Quoted text>
** BEGIN **
218358 Bullies, 5738 online  
  • Register
Our Sponsors:

Results 1 to 10 of 26
Page 1 of 3 1 23 LastLast
Sponsored Links Spacer Image
  1. Hadzu is online now

    Registered Member

    Join Date
    Jun 2013
    Location
    Tyresö, Sweden
    Posts
    118

    Posted On:
    6/29/2013 6:58am


     Style: Shoo Sheetzoo

    --
    Hell yeah! Hell no!

    Tyreso Ju-Jutsu Club


    mma review ratings
    Aliveness: 5



    Equipment: 6



    Gym Size: 4



    Atmosphere/Attitude: 8



    Striking Instruction: 6



    Grappling Instruction: 7



    Weapons Instruction: 1



    I did my utmost to rate everything as fairly as possible, but being that it's "my" club some bias is unavoidable. Even so, I'll soldier on.

    Aliveness (5-6): This one was hard to pick, because it usually varies greatly. The way it typically works is this; the specific techniques are trained in a compliant fashion, but at several points we may do an alive exercise that isn't tied to a particular technique.

    For instance, in one exercise, we're divided into pairs (unsurprisingly enough) and placed along one edge of the mat, then the instructor says something like "Alright, so person A in the pair is going to walk straight towards the other side of the mat, and do his damndest to keep moving in that direction. Person B will do everything in his/her power to control A and force him back to his starting position." It's tricky, it's exhausting and I think it gives an idea of what pulling techniques off would be like on a resisting opponent. What you learn is that it is *really* damn hard to stop a determined person, even when in pairs of three and two people are trying to hold the other guy in place it's a struggle.

    A lot of drills we do work this way, and are not weighed down by being restrictive as to what technique is allowed, as long as it works, right? Similar examples of drills we do include guard-passing business on the ground (along with more traditional Ne Waza/Rolling/Whatever you fancy to call it), more Judo-style randori and full-contact sparring has also begun to be brought into the regimen more often lately. When summarized like this the aliveness seems rather high, but it was mostly the fact that the more complex techniques are practiced compliantly that compelled me to rate it middle-of-the-road.
    ++++++++++++++++++++++++++++++++++++++++++++++++++


    Equipment (6): Really, the most equipment we tend to use is the mat, one Gi per person and each-other. There is occasional use of focus mitts for striking drills (all of which are in perfectly fine condition and are provided by the club). The sparring mentioned above is not mandatory to partake in, and as such interested parties are expected to purchase the essential equipment (mouthguard, cup, gloves and shin pads) themselves.
    ++++++++++++++++++++++++++++++++++++++++++++++++++


    Gym Size (4): "Basement" may not be a perfectly applicable term, but it isn't far off. Basically, a local school has a huge sport hall in which a small dojo is located (there is a larger room right next to it where the club used to practice, but as the club shrunk in size for various reasons the need for it faded). We are a fairly small club at present (20-ish members total, on an average session there'll be about 10-12 people on the mat + one or two instructors), so the size of the training locales is rarely an issue, though it does teach you situational awareness since carelessness can result in you throwing your Uke into someone's face.
** END **
Data section>
** BEGIN **
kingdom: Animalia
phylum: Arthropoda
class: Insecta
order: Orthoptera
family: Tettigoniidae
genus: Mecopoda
** END **
Problem statement> Write out the stretch of the ju-jutsu club review from "For instance, in" through "it's a struggle.", word for word. The rows have nothing to do with the ju-jutsu club review.

Answer to the task>
For instance, in one exercise, we're divided into pairs (unsurprisingly enough) and placed along one edge of the mat, then the instructor says something like "Alright, so person A in the pair is going to walk straight towards the other side of the mat, and do his damndest to keep moving in that direction. Person B will do everything in his/her power to control A and force him back to his starting position." It's tricky, it's exhausting and I think it gives an idea of what pulling techniques off would be like on a resisting opponent. What you learn is that it is *really* damn hard to stop a determined person, even when in pairs of three and two people are trying to hold the other guy in place it's a struggle.